The goal of a zero carbon footprint within the next ten years, known as CN30, could not be thought of in isolation, Mr Strong told a senate estimates hearing in Canberra last week.
"There is no question that at the same time as wanting to leave the environment in a better place we have to have businesses that are sustainable on an intergenerational basis and our industry has to be more profitable and more efficient - those things are closely tied together," he said.
There were already mechanisms for people to invest in offsets to get themselves on the path to carbon neutrality, Mr Strong said, but that does not provide an improvement in productivity or efficiency.
A number of beef brands were carbon neutral now, and while they were fantastic flagship examples it was worth saying they included investment in offsets, he said.
Mr Strong did make the point, however, that where offsets become important is in being able to demonstrate to the 'absolute deniers' that carbon neutral progress could be made.
"So if people say you can't get to carbon neutrality - well, you can actually plant enough trees to offset the number of livestock you have," he explained.
Of course, using land for planting trees rather than growing cattle reduces productivity.
Mr Strong was speaking at the Senate Rural and Regional Affairs and Transport hearing about how the ambitious project was progressing and what sort of support within the industry it had.
He said while there were varying views, the short answer was that yes, it did have the support of the industry.
He explained a number of years ago, the CSIRO released a report that gave strong indications that with the right investments and approach to research and development it was indeed possible for the red meat industry to get to a carbon neutral position.

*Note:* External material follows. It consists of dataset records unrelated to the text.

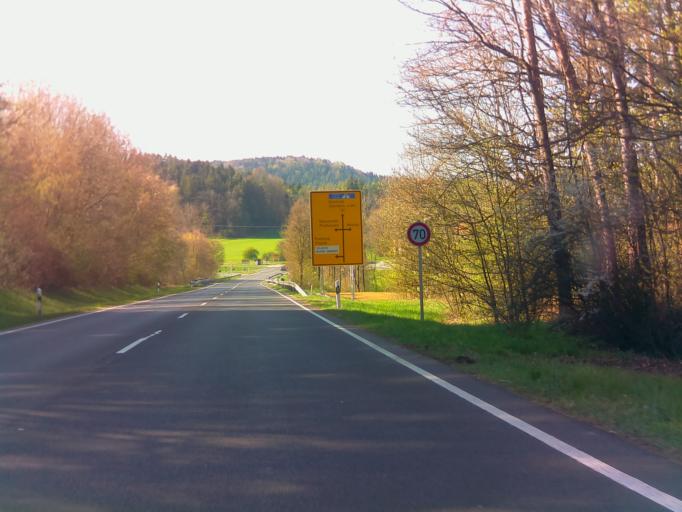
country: DE
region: Bavaria
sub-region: Upper Palatinate
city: Edelsfeld
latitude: 49.5998
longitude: 11.6835
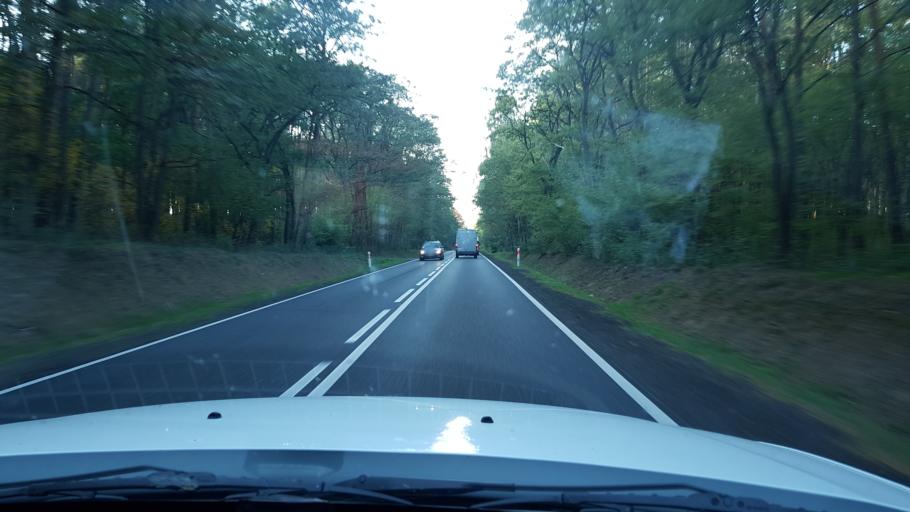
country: PL
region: West Pomeranian Voivodeship
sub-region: Powiat gryfinski
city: Chojna
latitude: 52.9763
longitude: 14.3761
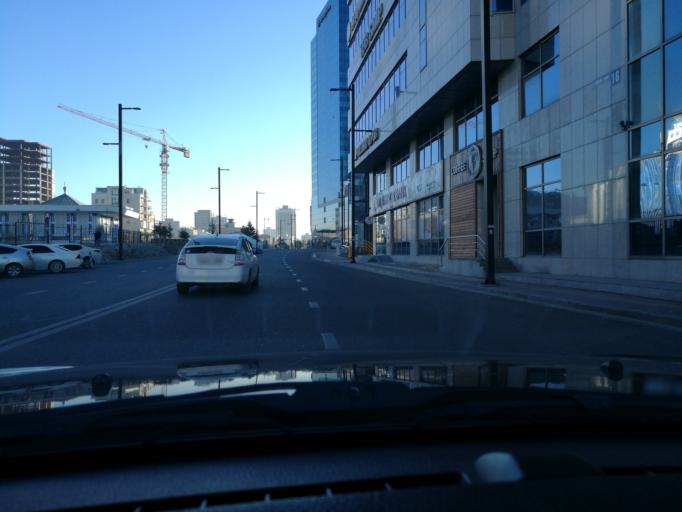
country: MN
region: Ulaanbaatar
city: Ulaanbaatar
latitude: 47.9134
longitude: 106.9179
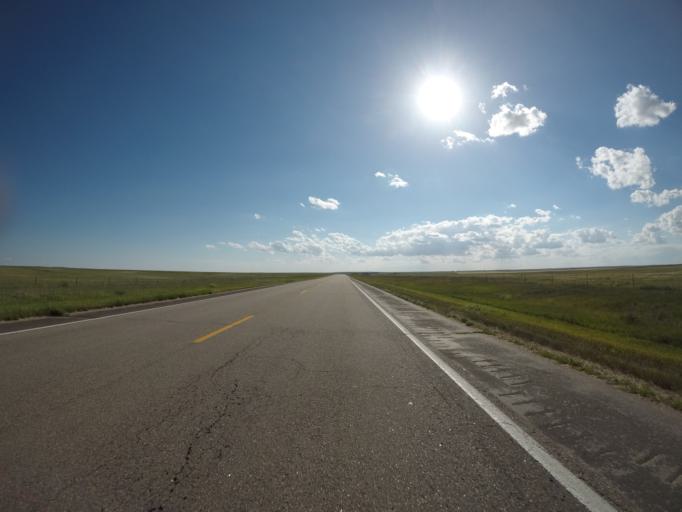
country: US
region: Colorado
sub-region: Morgan County
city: Fort Morgan
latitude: 40.5990
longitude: -103.8720
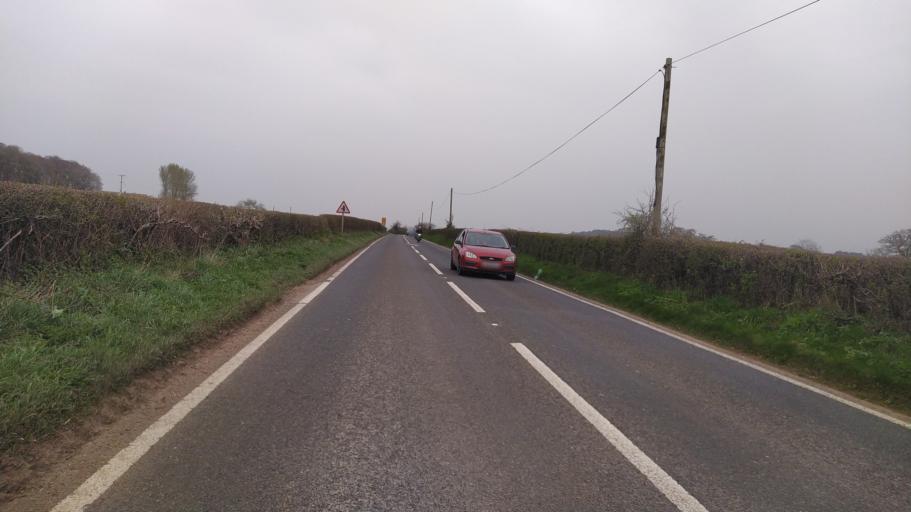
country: GB
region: England
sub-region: Somerset
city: Chard
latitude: 50.8984
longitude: -2.9489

"When you line this up with the shifting community sentiment around interest in sustainability and different perceptions that exist around livestock's contribution to emissions, and our exposure to the international market which takes 70 per cent of our beef and half our sheepmeat, the industry thought it was important to establish our sustainability credentials," Mr Strong said.

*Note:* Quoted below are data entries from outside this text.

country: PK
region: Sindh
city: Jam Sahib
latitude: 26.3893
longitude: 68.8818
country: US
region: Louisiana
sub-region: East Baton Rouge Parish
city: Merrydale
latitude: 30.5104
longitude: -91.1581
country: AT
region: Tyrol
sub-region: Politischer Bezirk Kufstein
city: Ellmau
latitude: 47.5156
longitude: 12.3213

Red meat accounts for around 10pc of Australia's emissions, which is a 57pc reduction on the figure from 2005.
Asked for his opinion on political commentary that zero net emissions would shut down agriculture, Mr Strong said: "There are a whole range of challenges for us in that.
"We are aware of sensitivity around this issue. Our responsibility as an RDC (research and development corporation) is to make sure we provide the best available information possible.
"We'll stay out of political views but we don't agree with those views."